The Basics of Government

A government is the system or group of people who govern an organized community, generally a state. Governments make laws, enforce those laws and provide services to their citizens. They also defend the country from external threats.

The earliest governments were probably tribes with chiefs who ruled by various rituals or tests of strength. Over time, as humans developed agriculture and water control projects they could support larger populations, and they needed to find ways to organize their societies. They started to use leaders, rules and laws to create more permanent communities that became known as states.

A state is a sizable group of people who live together, often sharing language, customs, or religion. A nation is a broader idea that describes the people who share that commonality. A country is a nation that occupies a definite territory, and has an organized government.

Governments have many different jobs, and each has its own role and responsibilities. A government’s basic function is to provide leadership and maintain order. It is also responsible for providing public services, protecting national security and providing economic assistance.

What are the different types of governments? How do they differ in their level of control and features? These are all important questions to answer in determining what kind of government is best for a particular society.

Various scholars and philosophers have answered these questions differently. Thomas Hobbes, for example, believed that without some form of order and governance, humans would turn to violence as they struggled to survive. John Locke built upon this idea and argued that all humans have a natural right to life, liberty and property.
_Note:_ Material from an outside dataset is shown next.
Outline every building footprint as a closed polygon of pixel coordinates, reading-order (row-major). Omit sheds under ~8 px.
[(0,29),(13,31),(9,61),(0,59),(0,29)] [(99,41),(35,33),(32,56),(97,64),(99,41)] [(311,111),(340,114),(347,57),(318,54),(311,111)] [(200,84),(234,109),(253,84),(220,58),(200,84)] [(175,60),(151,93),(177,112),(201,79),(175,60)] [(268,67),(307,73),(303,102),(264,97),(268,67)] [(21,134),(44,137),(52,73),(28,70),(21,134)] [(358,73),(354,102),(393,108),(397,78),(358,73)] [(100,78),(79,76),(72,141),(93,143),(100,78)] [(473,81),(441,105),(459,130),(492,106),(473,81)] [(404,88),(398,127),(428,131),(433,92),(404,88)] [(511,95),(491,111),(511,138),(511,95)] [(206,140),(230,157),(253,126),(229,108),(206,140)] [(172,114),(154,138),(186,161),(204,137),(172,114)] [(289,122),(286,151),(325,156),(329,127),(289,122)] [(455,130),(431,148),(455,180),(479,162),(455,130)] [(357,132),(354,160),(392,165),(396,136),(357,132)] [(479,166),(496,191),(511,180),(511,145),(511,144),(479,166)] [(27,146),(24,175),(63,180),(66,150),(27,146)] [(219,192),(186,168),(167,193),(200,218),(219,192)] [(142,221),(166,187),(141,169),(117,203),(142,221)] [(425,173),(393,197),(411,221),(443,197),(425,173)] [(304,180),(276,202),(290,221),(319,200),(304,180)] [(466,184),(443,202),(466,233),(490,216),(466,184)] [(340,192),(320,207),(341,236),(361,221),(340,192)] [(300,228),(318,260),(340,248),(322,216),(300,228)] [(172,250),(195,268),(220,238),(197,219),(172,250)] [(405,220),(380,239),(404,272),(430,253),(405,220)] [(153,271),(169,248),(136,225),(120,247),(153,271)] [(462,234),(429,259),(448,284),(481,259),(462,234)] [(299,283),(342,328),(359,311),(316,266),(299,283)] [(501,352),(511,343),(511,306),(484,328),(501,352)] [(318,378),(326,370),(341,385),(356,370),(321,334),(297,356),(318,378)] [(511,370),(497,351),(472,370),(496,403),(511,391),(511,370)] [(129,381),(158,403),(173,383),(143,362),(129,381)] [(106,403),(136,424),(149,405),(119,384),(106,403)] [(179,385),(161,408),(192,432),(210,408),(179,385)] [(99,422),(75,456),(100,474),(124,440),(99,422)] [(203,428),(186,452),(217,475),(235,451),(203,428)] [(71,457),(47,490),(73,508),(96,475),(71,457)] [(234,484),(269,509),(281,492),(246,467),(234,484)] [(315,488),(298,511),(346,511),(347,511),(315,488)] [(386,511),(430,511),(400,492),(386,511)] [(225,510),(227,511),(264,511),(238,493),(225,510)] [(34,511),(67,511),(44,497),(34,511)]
The founders of the United States were concerned about tyranny, and they designed their system with three branches: legislative, executive, and judicial. They wanted each branch to have limited powers so they could check the others. This is called the system of checks and balances.

Each branch has a different job, but they all work together to keep the system functioning properly. The President, for example, makes sure that the laws Congress creates are followed by everyone. He also acts as our head of state when we meet with leaders in other countries. Congress makes laws, but the President can veto them or override them with enough votes in either chamber. The Supreme Court interprets and applies the Federal laws, but the executive and judicial branches must give their approval to Presidential nominations, for example.

The Federal government also has many agencies and departments with responsibilities ranging from environmental protection to enforcing immigration law. These are all part of our government and all work together to serve the nation’s interests. Many of these agencies also have a social mission and provide assistance to citizens. This has long been a controversial topic as some believe that it takes away the responsibility of individuals to take care of themselves and that governments should only provide aid when necessary. Others, such as President Lyndon Johnson, created programs such as national medical insurance and welfare to reduce poverty and hunger in the United States.